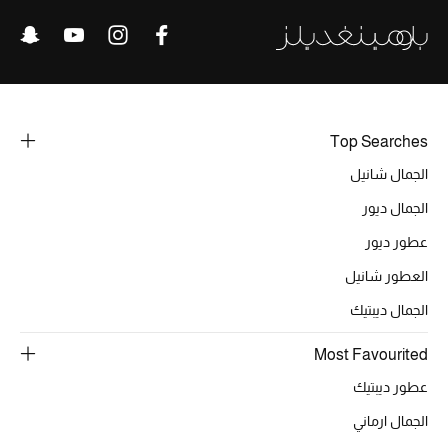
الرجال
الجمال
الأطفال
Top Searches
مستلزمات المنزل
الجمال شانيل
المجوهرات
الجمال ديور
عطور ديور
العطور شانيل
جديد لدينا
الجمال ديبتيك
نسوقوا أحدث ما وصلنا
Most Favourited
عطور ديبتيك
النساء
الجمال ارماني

================

*Exercise*
Please reproduce every line of the data above word for word, leaving the pictures out of your answer.

*Answer to the exercise*
الرجال
الجمال
الأطفال
Top Searches
مستلزمات المنزل
الجمال شانيل
المجوهرات
الجمال ديور
عطور ديور
العطور شانيل
جديد لدينا
الجمال ديبتيك
نسوقوا أحدث ما وصلنا
Most Favourited
عطور ديبتيك
النساء
الجمال ارماني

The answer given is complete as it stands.